The lines below, from the first through the one containing "48: (413, 277)", are to be given again exactly, with pictures left out and nothing added.

── Data for processing ──

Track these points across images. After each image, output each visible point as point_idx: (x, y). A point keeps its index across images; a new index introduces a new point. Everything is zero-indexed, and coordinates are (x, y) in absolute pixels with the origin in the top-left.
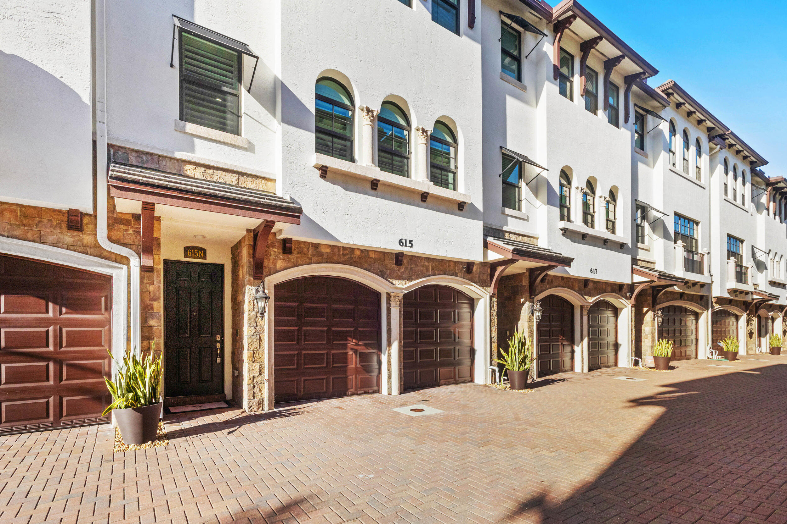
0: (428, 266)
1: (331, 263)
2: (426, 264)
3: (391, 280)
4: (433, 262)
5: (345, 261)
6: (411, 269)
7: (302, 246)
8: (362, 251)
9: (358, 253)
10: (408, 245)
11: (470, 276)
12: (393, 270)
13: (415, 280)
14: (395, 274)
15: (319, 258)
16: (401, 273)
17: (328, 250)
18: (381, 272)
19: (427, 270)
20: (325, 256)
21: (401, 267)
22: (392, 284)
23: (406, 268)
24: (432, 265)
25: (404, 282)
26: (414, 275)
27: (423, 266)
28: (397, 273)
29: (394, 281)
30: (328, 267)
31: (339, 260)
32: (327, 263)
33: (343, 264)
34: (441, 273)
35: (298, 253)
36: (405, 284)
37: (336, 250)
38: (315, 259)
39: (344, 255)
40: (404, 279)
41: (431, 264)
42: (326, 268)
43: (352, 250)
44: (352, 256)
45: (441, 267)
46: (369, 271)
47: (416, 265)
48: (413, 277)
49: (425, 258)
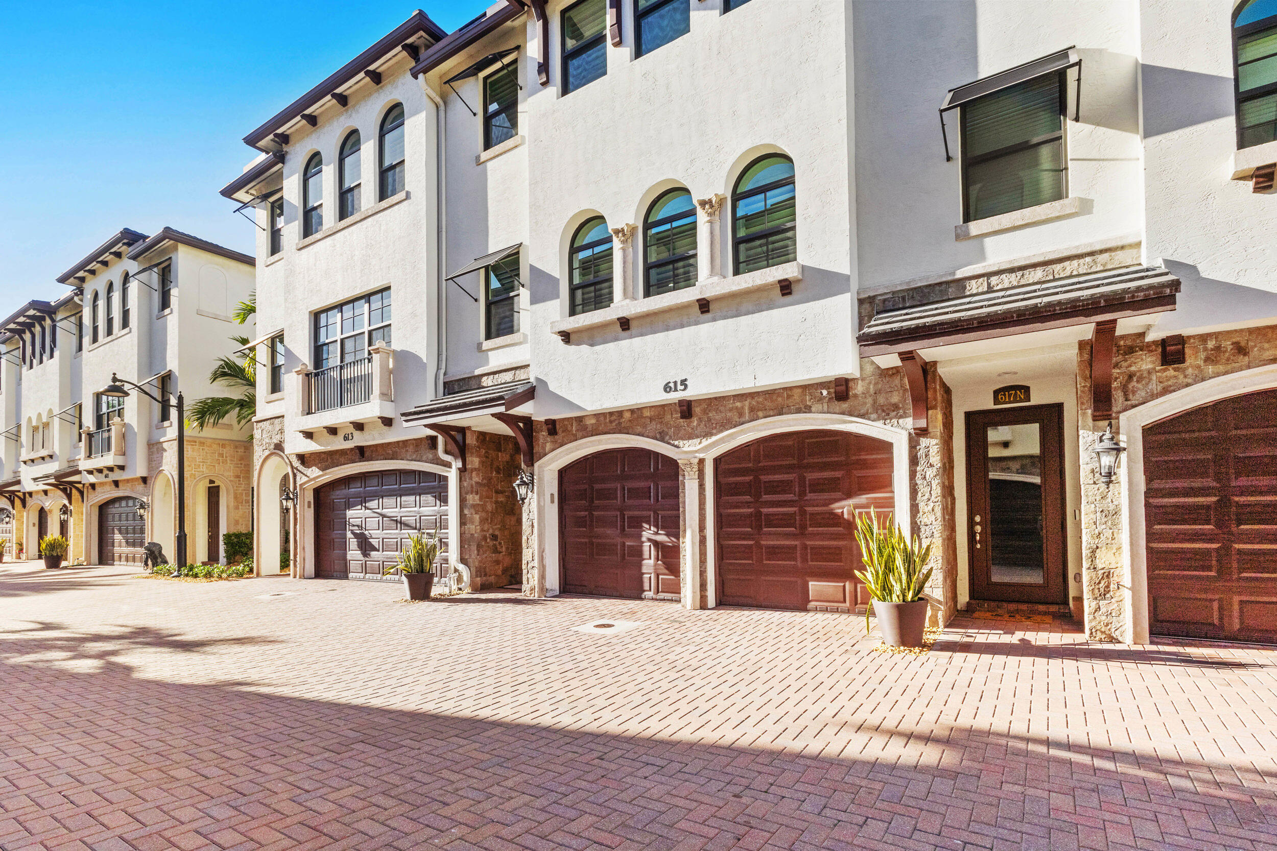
0: (743, 407)
1: (597, 435)
2: (738, 404)
3: (676, 443)
4: (753, 398)
5: (612, 430)
6: (709, 420)
7: (566, 423)
8: (632, 411)
9: (627, 415)
10: (680, 387)
11: (845, 405)
12: (678, 428)
13: (716, 434)
14: (682, 432)
15: (584, 433)
16: (693, 429)
17: (593, 421)
18: (660, 433)
19: (741, 415)
20: (590, 428)
21: (692, 420)
22: (677, 447)
23: (700, 420)
24: (750, 404)
25: (697, 441)
26: (716, 428)
27: (731, 410)
28: (685, 429)
29: (680, 443)
30: (593, 441)
31: (605, 430)
32: (592, 436)
33: (610, 433)
34: (771, 413)
35: (563, 432)
36: (700, 443)
37: (602, 418)
38: (580, 434)
39: (611, 422)
40: (697, 437)
41: (747, 403)
42: (591, 442)
43: (620, 413)
44: (621, 421)
45: (769, 404)
46: (643, 436)
47: (717, 411)
48: (714, 431)
49: (734, 396)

───

▸ **Completed exercise**
Track these points across images. After each image, output each visible point as point_idx: (x, y). A point keeps its index across images; a new index introduces a new point. Everything is zero-indexed, and coordinates are (x, y) in absolute pixels with the origin in the top-left.
0: (428, 266)
1: (331, 263)
2: (426, 264)
3: (391, 280)
4: (433, 262)
5: (345, 261)
6: (411, 269)
7: (302, 246)
8: (362, 251)
9: (358, 253)
10: (408, 245)
11: (470, 276)
12: (393, 270)
13: (415, 280)
14: (395, 274)
15: (319, 258)
16: (401, 273)
17: (328, 250)
18: (381, 272)
19: (427, 270)
20: (325, 256)
21: (401, 267)
22: (392, 284)
23: (406, 268)
24: (432, 265)
25: (404, 282)
26: (414, 275)
27: (423, 266)
28: (397, 273)
29: (394, 281)
30: (328, 267)
31: (339, 260)
32: (327, 263)
33: (343, 264)
34: (441, 273)
35: (298, 253)
36: (405, 284)
37: (336, 250)
38: (315, 259)
39: (344, 255)
40: (404, 279)
41: (431, 264)
42: (326, 268)
43: (352, 250)
44: (352, 256)
45: (441, 267)
46: (369, 271)
47: (416, 265)
48: (413, 277)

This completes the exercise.